I grew up about 40 minutes from Shiner, so that was the beer I usually ordered when I was in college. However, once I tried a "Zieg" that became my beer of choice. Now I only drink Shiner as a fallback.


----------



## SC Heston

None of the above!!

Thirsty Goat Amber - Thirsty Planet Brewing Company, Austin, TX
Fuego (Jalapeno Infused TexMex Pilsner) - TwistedX Brewing Company Cedar Park, TX


----------



## MikeMay

SC Heston said:


> Fuego (Jalapeno Infused TexMex Pilsner)



Now that sounds interesting...


----------



## SC Heston

It is really tasty.  Jim has it dialed in perfectly.  I've tried other "chile beer" and this is so much better.


----------



## jwhoff

I once drank Pearl when I was either:

*   short of money
*   looking for a headache
*   in need of a bowel movement

Further money woes led me to *Texas Pride*!  The remaining bullets fell in place.


----------



## MikeMay

My first sip of beer at an age way too young to mention in public, was of Pearl....  

Yack!


----------



## tbone1321

Firemans 4 a good wheat beer with little to no after taste or blue moon summer ale REALLY good beer there


----------



## webstermason

Has anyone tried Shiner's Ruby Redbird? Pleasant tasting for beer.


----------



## kwilbourn

Toured the brewing facility at Blackstar Co-Op in Austin yesterday, with the obligatory tasting to follow.  One beer really surprised me - Waterloo.  It's a sour mash beer, and is very tart, but finished extremely clean.  (This means it had a ton of flavor, but very little aftertaste).
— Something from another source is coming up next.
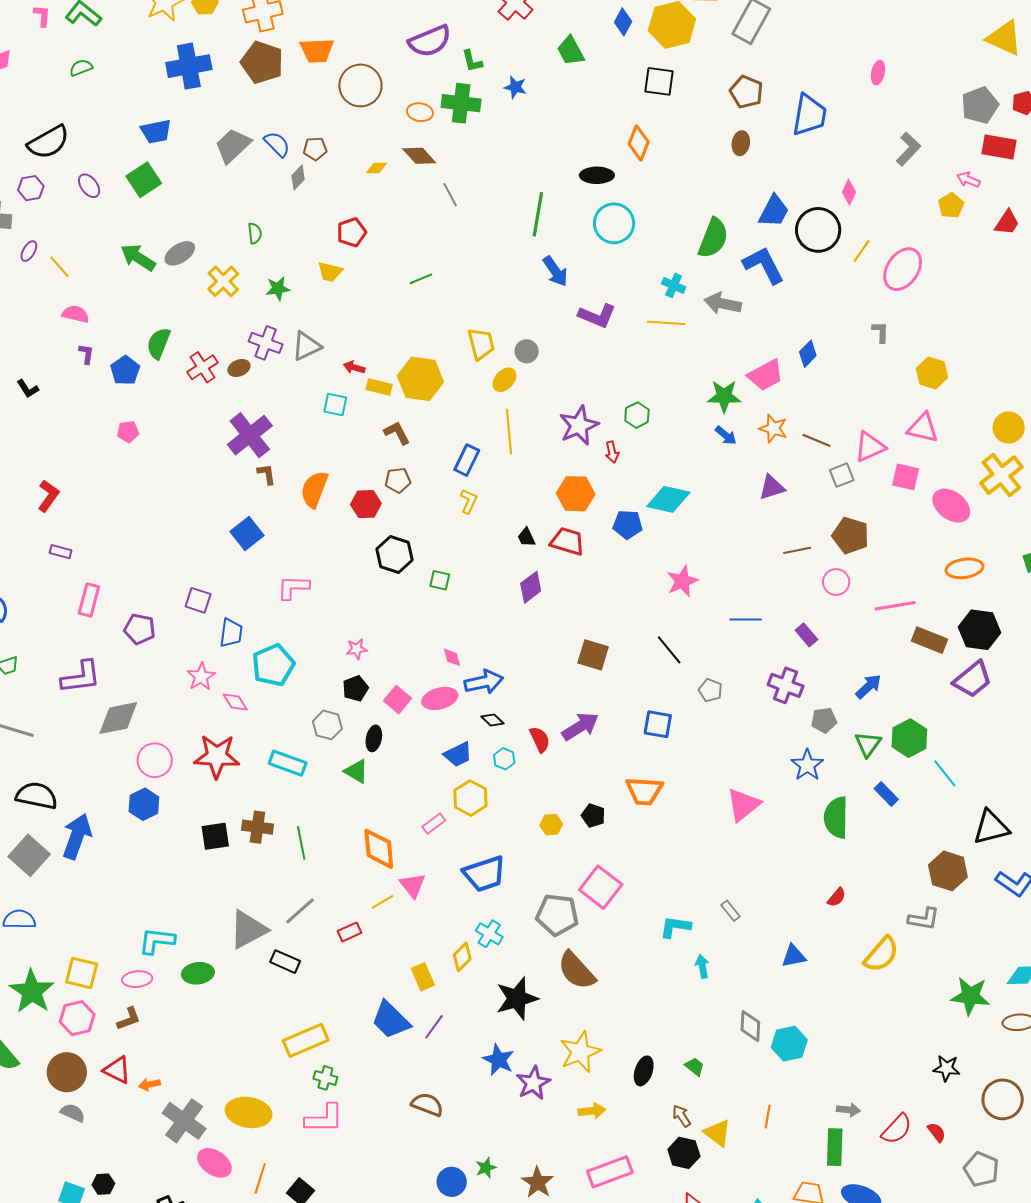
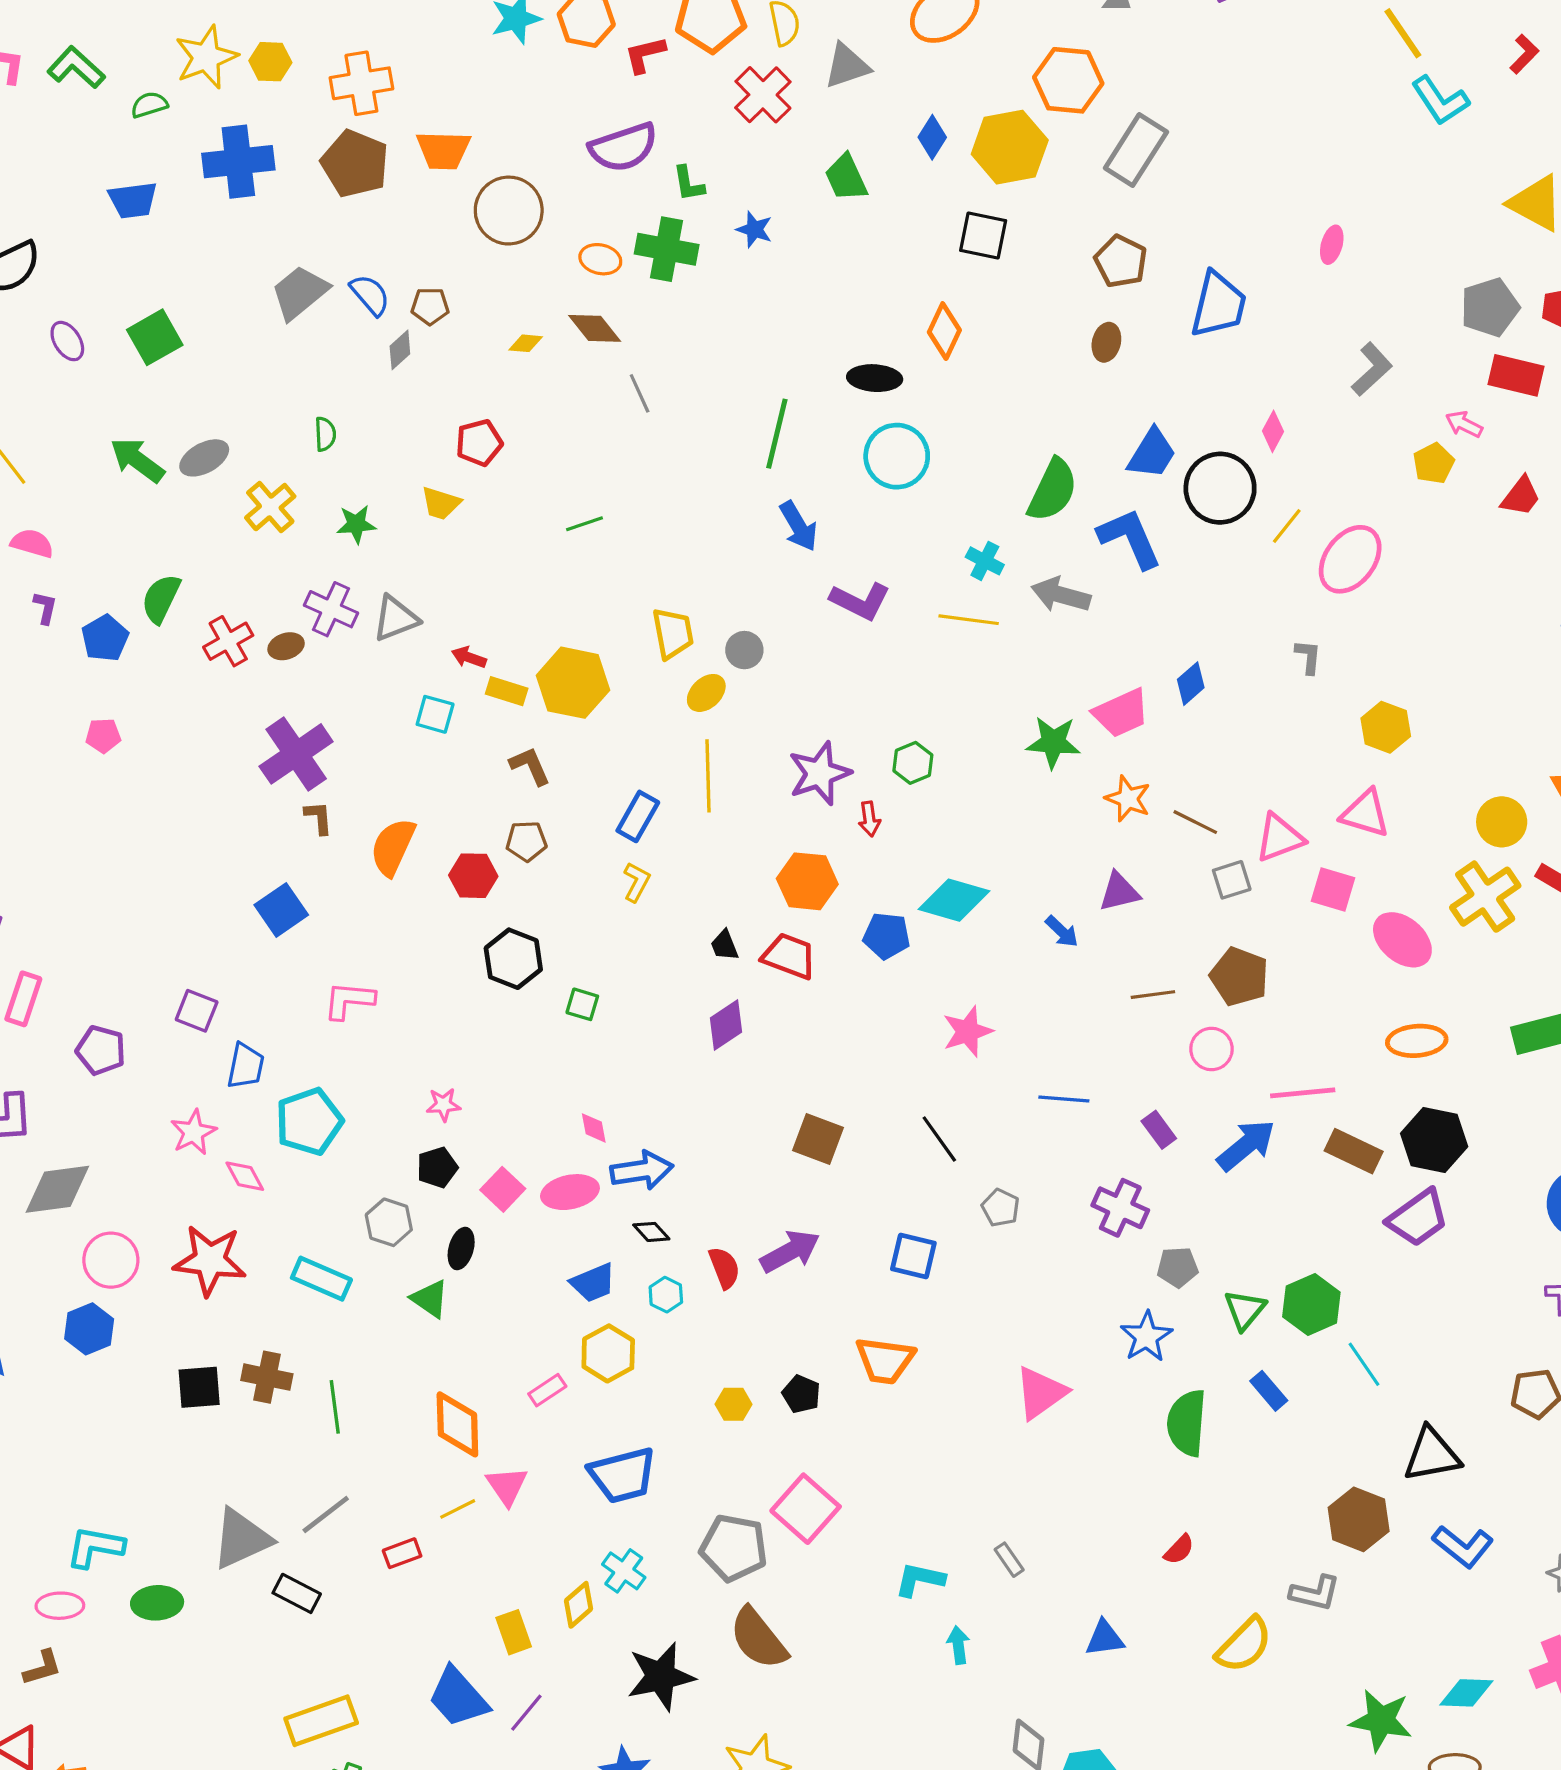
green semicircle: (81, 68) -> (149, 105), moved
blue trapezoid: (156, 131) -> (133, 200), moved
blue arrow: (726, 435) -> (1062, 932), moved
blue arrow: (869, 686) -> (1246, 1145), moved, size x1.4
Also got to try Thirsty Planet's Yellow Armadillo.  First Thirsty Planet beer I've tried and it was very nice.  Circle's Hefeweizen and BlackStar's own Vulcan finished off the tasting.


----------



## tbone1321

I am going to have to try that


----------



## Scott J

1st Free
2nd Cold

Anything after that is just a plus... 

It depends on the mood I'm in and the money I've got. Prefer imports to domestics. Bud, Bud Light, MGD, Coors, Coors Light ect and so on ask give me a very bad headache while I'm drinking. Pearl makes for a decent pesticide, most pests won't even go near it. 

I guess my favs would have to be; Fosters, Castlemain XXXX, Guiness, Heiniken, Killians, Shiner (I know, it's not an import, it just tastes like one.) The list can go on.

Wingnut: Did you ever make it over to The Lords & Ladys Old English Pub in Kialua? Chuck (the owner) always had at least 100 imports on hand. Some were great and some...  well let's just say they weren't good.

Scott Johnson
Sent from my Andriod 
using Masons of Texas


----------



## kwilbourn

Scott J said:


> Fosters


Brewed under license in Ft. Worth, so we can probably count it as "Texas"; several Australians I've met won't touch it.  I like the "Premium Ale" in the Green and Gold oil can better than the blue stuff.


----------



## Brent Heilman

Foster's is Australian for beer as long as the person isn't Australian. I had the pleasure of serving with several Aussies over seas and they all steered clear of Fosters.


----------



## Chalms

Guinness when it is cold outside. 

Shiner for every day drinking (though it is harder to come by here in FL). 

Bud Light Lime when it is hot out.


----------



## Brent Heilman

Chalms said:


> Shiner for every day drinking (though it is harder to come by here in FL).



Go to Total Wine. There is one at St. John's Town Square next door to Five Guys. They have an amazing beer selection. While you are at it pick up some Harpoon. It is a Boston beer. I highly recommend the UFO and IPA.


----------